- Born: 1964 (age 61–62)
- Citizenship: United States, Australia
- Education: Temple University (BA) Carnegie Mellon University (MBA)
- Occupation: Business executive
- Years active: 1992-2020 (IBM) 2021-present (Kyndryl)
- Employer(s): Kyndryl (CEO and Chairman)
- Board member of: Kyndryl

= Martin Schroeter =

American business executive (born 1964)

Martin Schroeter (born 1964) is an American-Australian businessperson. He has been the founding chairman and CEO of Kyndryl, since 2021. He previously held roles at IBM, including CFO from 2014 to 2017, and senior vice president of global markets until 2020. Schroeter is a member of the Council on Foreign Relations, the Business Roundtable, The Business Council, and the U.S.-India CEO Forum.

==Early life==
Schroeter was born in 1964. He received his undergraduate degree in economics and finance from Temple University in Philadelphia, and his Master of Business Administration degree from Carnegie Mellon University in Pittsburgh.

==Career==
===IBM===
Early in his career, Schroeter worked as a corporate banking officer before joining IBM in 1992. While at IBM he held various roles in Japan, the United States, and Australia and was IBM treasurer from 2007 to 2011. Schroeter became general manager of IBM’s global financing in 2011. On January 1, 2014, he succeeded Mark Loughridge as chief financial officer of IBM. He was CFO of IBM from 2014 to 2017. As IBM CFO, he spoke at the 2014 RBC Capital Markets' Technology, Internet, Media and Telecommunications Conference, and in 2016, he oversaw a decision to overhaul IBM's financial reporting to focus on areas such as cloud computing and data analytics. Schroeter talked about IBM's financials on Jim Cramer's Mad Money in October 2017.
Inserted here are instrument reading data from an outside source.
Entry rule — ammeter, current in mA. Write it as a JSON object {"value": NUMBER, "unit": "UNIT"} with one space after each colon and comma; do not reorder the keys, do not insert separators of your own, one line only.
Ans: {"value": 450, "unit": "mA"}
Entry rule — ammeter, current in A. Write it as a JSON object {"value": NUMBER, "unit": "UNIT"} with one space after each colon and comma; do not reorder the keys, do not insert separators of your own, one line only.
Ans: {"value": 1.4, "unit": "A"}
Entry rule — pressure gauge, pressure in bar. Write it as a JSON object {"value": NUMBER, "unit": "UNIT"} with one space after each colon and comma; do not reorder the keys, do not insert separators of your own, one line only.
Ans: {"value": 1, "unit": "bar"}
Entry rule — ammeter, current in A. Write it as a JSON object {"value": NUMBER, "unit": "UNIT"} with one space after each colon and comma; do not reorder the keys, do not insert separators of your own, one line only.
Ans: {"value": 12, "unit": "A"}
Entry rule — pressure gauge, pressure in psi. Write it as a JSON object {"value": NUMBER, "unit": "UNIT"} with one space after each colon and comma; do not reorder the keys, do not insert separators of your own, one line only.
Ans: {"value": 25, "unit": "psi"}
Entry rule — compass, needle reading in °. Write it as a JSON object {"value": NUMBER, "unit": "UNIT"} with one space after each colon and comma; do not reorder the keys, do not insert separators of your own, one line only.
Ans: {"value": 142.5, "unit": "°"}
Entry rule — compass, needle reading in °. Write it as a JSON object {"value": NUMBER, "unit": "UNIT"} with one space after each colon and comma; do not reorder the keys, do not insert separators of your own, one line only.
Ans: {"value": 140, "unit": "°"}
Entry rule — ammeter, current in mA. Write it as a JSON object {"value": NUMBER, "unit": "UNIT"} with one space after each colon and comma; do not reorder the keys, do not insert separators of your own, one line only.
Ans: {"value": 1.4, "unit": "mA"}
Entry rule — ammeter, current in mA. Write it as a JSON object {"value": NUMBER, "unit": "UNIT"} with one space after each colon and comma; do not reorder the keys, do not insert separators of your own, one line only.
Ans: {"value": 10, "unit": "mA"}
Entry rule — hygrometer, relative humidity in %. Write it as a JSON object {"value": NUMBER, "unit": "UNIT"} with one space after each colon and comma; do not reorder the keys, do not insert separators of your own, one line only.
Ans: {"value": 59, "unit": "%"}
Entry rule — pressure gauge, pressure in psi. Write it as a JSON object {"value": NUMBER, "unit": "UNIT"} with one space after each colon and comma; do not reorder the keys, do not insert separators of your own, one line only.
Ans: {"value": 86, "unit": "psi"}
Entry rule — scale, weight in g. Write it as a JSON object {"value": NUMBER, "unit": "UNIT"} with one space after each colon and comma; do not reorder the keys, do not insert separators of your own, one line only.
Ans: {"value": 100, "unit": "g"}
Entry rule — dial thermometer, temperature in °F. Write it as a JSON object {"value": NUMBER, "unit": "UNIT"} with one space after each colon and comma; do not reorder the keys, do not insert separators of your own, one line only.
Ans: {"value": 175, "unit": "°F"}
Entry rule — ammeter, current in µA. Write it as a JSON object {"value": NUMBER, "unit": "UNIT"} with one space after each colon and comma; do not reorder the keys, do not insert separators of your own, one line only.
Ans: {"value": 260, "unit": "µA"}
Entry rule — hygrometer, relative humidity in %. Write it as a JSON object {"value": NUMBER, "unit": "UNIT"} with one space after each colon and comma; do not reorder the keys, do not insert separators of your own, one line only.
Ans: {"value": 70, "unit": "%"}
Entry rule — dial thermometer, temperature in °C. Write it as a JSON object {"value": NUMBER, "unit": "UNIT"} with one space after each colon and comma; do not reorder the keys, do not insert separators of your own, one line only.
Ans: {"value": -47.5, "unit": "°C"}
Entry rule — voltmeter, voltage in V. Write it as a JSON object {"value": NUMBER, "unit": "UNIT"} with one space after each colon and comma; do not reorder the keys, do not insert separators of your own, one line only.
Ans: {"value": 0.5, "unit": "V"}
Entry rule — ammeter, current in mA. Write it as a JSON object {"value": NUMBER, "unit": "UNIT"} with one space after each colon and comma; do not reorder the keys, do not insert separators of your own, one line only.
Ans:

On January 11, 2018, Schroeter was named senior vice president of global markets of IBM, reporting to CEO Ginni Rometty. Schroeter retired from IBM in June 2020.

===Kyndryl chairman and CEO===
On January 15, 2021, Schroeter became the head of a new IBM spinoff focused on IT infrastructure services. Schroeter was given immediate oversight of "4,600 existing clients in 115 countries, $60bn in service backlog and, according to IBM, some 90,000 staff."

In November 2021, Schroeter became Kyndryl's chairman and CEO. On November 4, 2021 the spinoff was completed, with Kyndryl Holdings Inc. trading on the NYSE. In August 2022, Schroeter stated Kyndryl was expanding in "non-IBM technology, including cloud, AI and security." Initially, Schroeter stated many of the legacy contracts Kyndryl inherited from IBM were not profitable, with Kyndryl's profits dropping in 2022 before rising in 2023 as the company expanded its service areas. In February 2026 Schroeter came under fire due to an SEC investigation into Kyndryl's accounting practices which caused the immediate departure of its CFO and General Counsel. The investigation is ongoing and has not yet determined to what degree Schroeter was involved. Schroeter remains chairman and CEO of Kyndryl.

==Boards and councils==
Schroeter is a member of the Council of Foreign Relations, Business Roundtable, as well as The Business Council and the U.S.-India CEO Forum. He is also chairman of Kyndryl. In October 2023, he and his wife Susan were invited to US President Joe Biden's state dinner honoring Australian Prime Minister Anthony Albanese.